"Rilke was a jerk", the American poet John Berryman wrote in his third Dream Song. But no other German poet has had such a profound influence on the course of modern American poetry - ironic, since Rilke despised everything American. Rilke was greatly admired by Wallace Stevens and William Carlos Williams - polar opposites in poetic sensibilities. Rilke is notoriously difficult to translate, but that didn't prevent poets such as Randall Jarrell and Robert Bly from attempting to do so. Robert Lowell, whose command of German was shaky, at best, wrote one 0f his best poems - Pigeons (for Hannah Arendt) - as an Imitation of Rilke's Taube, die draußen blieb.
But no American poet was as "loyal" to Rilke as Denise Levertov (I categorize Levertov as an American poet, even though she was born in Wales. Most of her important work was written in America). Throughout her long career as a poet, Levertov was open to many influences - the poetry of T.S.Eliot, William Carlos Williams, Robert Duncan, the art of Cezanne and Anselm Kiefer. But Rilke - his poems, his letters, his novel Malte Laurids Brigge - was a source of constant inspiration to the very end of her life.
In her essay Rilke as Mentor (1981) Levertov writes about how reading Malte and Letters to a Young Poet at a young age gave her "permission" to be a poet - even though she never studied formally (Levertov was an autodidact):
"Rilke's works reinforced by assumption that I did not have to undertake special (academic) studies to develop my poetry, but need only continue to read and write, and to be open to whatever might befall me; the rest must depend on my native abilities and the degree of intensity and persistence that I was prepared to devote to the service of the art."

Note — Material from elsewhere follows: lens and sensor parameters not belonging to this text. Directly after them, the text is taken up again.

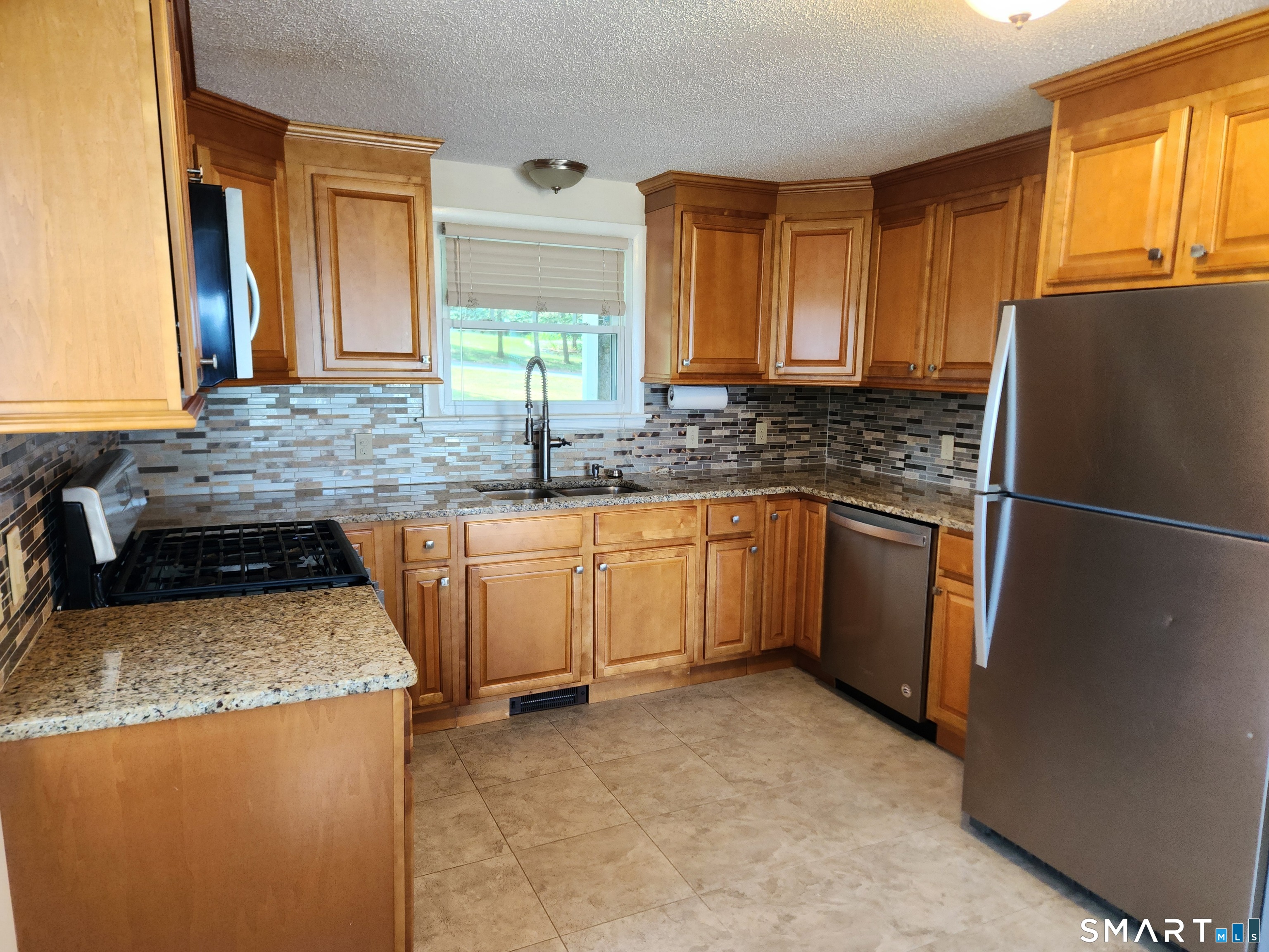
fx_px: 843
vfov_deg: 58.9
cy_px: 476
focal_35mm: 23
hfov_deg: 73.9
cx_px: 634
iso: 200
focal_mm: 5.4
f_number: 1.8
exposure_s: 1/120
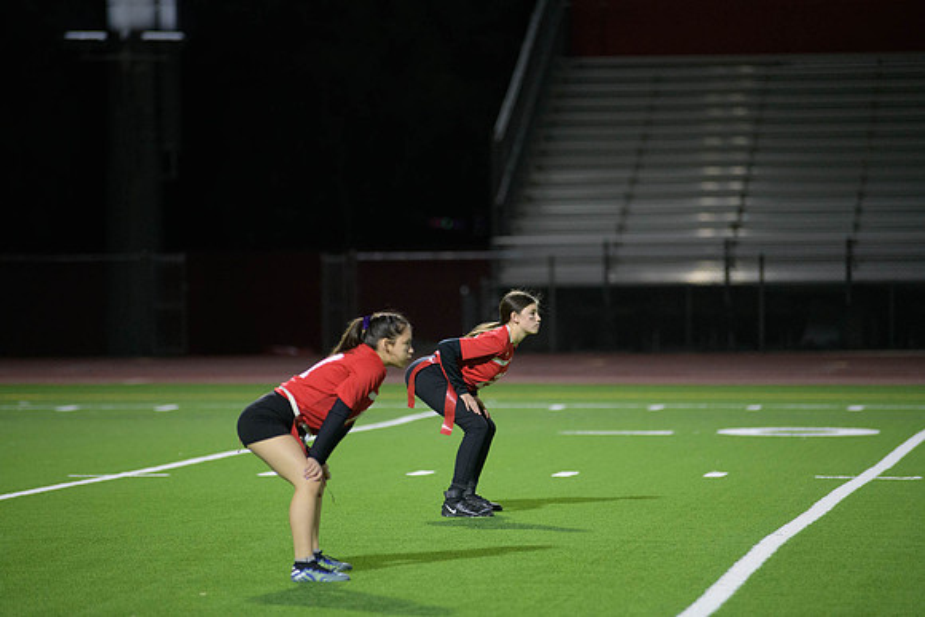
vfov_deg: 6.9
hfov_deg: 10.3
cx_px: 462
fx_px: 5140
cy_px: 308
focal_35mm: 200
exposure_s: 1/640
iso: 4000
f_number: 2.8
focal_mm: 200
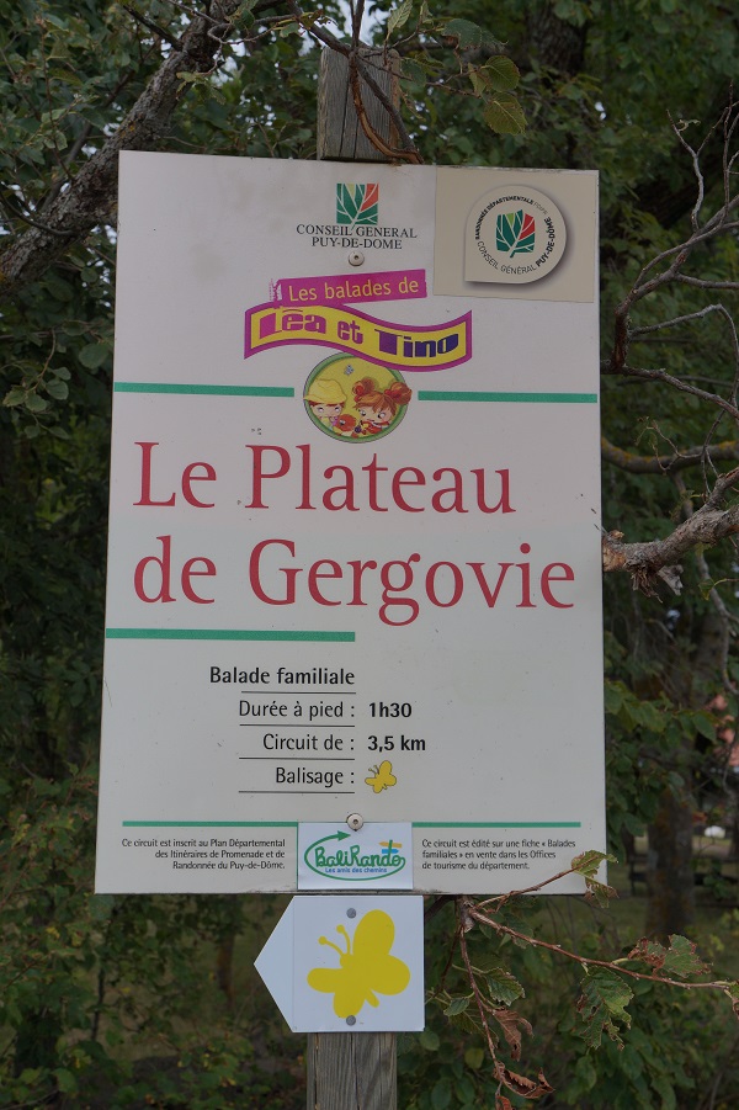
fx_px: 1479
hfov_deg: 28.1
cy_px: 555
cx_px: 370
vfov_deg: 41.1
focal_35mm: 48
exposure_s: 1/250
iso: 100
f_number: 8
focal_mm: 32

Levertov also was far from fluent in German, although she picked up some Kuchendeutsch as a child from her polyglot father and also knew Old English quite well. In Rilke as Mentor she freely admits that her love of Rilke was based initially on translation of his prose works. But while teaching at Stanford in the 1980s she enlisted the help of a graduate student in German Studies to help her read Rilke's lyric poet in the original. The student (Barbara Hyams) wisely chose the early Stunden-Buch poem cycle as a place to start (see "Reading Rilke with Denise Levertov"). The tutoring sessions paid off handsomely when Levertov wrote two Variations on a Theme by Rilke based on two poems from Das Stunden-Buch which later served as bookends to her 1987 collection Breathing the Water.

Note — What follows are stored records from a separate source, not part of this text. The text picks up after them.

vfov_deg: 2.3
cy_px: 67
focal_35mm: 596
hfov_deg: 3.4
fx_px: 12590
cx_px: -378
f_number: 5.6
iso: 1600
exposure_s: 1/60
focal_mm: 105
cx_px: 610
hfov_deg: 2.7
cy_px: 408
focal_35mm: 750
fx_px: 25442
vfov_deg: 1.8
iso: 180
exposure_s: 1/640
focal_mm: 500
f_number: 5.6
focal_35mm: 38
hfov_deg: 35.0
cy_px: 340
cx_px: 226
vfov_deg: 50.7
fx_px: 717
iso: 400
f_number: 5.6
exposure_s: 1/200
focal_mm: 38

But it was not so much individual poems or poetic technique that drew Denise Levertov back to Rilke over and over again, but rather his example of how to live as a poet in the world:
"Rilke presents to any young poet an example of basic attitude that can remain relevant throughout a lifetime because it is reverent, passionate, and comprehensive. His reverence for "the savor of creation," as he calls it in a diary excerpt, leads him to concrete and sensuous images. His passion for "inseeing" leads him to delight, terror, transformation, and the internalization (or absorption) of experience. And his comprehensiveness, which makes no distinction between meeting art and meeting life, shows the poet a way to bridge the gap between the conduct of living and the conduct of art. Because he articulated a view of the poet's role that has not lost significance as I have read and reread Rilke's prose for almost four decades, he remains a mentor for me now as he was when I was a young girl." (Denise Levertov, Rilke as Mentor)

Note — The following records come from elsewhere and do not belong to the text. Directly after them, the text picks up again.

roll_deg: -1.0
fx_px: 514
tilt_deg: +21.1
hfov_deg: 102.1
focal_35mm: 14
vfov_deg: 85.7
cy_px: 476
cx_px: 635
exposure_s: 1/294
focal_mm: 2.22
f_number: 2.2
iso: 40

In his essay Über den Dichter, Rilke describes a dream which serves as a parable for the poet's mission. He dreamed he was on a large boat that is moving upstream off the island of Philae. The oarsmen are struggling against the current, their attention focused entirely on the mechanics of rowing. A man is standing at the bow, singing, his focus is on the unseen destination. His singing, not entirely coherent, seems to empower the the oarsmen to propel the vessel forward:
Das Schiff bewältigte den Wider stand; er aber, der Zauberer, verwandelte Das, was nicht zu bewältigen war, in eine Folge langer schwebender Töne, die weder hierhin noch dorthin gehörten, und die jeder für sich in Anspruch nahm. Während seine Umgebung sich immer wieder mit dem greifbaren Nächsten einließ und es überwand, unterhielt seine Stimme die Beziehung zum Weitesten, knüpfte uns daran an, bis es uns zog.
Levertov used this dream as the basis for a beautiful homage to her lifelong mentor:
To Rilke
Once, in dream,
the boat
pushed off from shore.
You at the prow were the man—
all voice, though silent – who bound
rowers and voyagers to the needful journey,
the veiled distance, imperative mystery.
All the couched effort,
creak of oarlocks, odor of sweat
sound of waters
running against us
was transcended: your gaze
held as we crossed. Its dragonfly blue
restored to us
a shimmering destination.
I had not read yet of your Nile journey,
the enabling voice
drawing that boat upstream in your parable,
Strange that I knew
your silence was just such a song.
(from Denise Levertov, A Door in the Hive (1989))
Rilke is a famous poet. But as for Levertov... I haven't heard about Denise Levertov yet. I think I'll include her poetry to my reading list.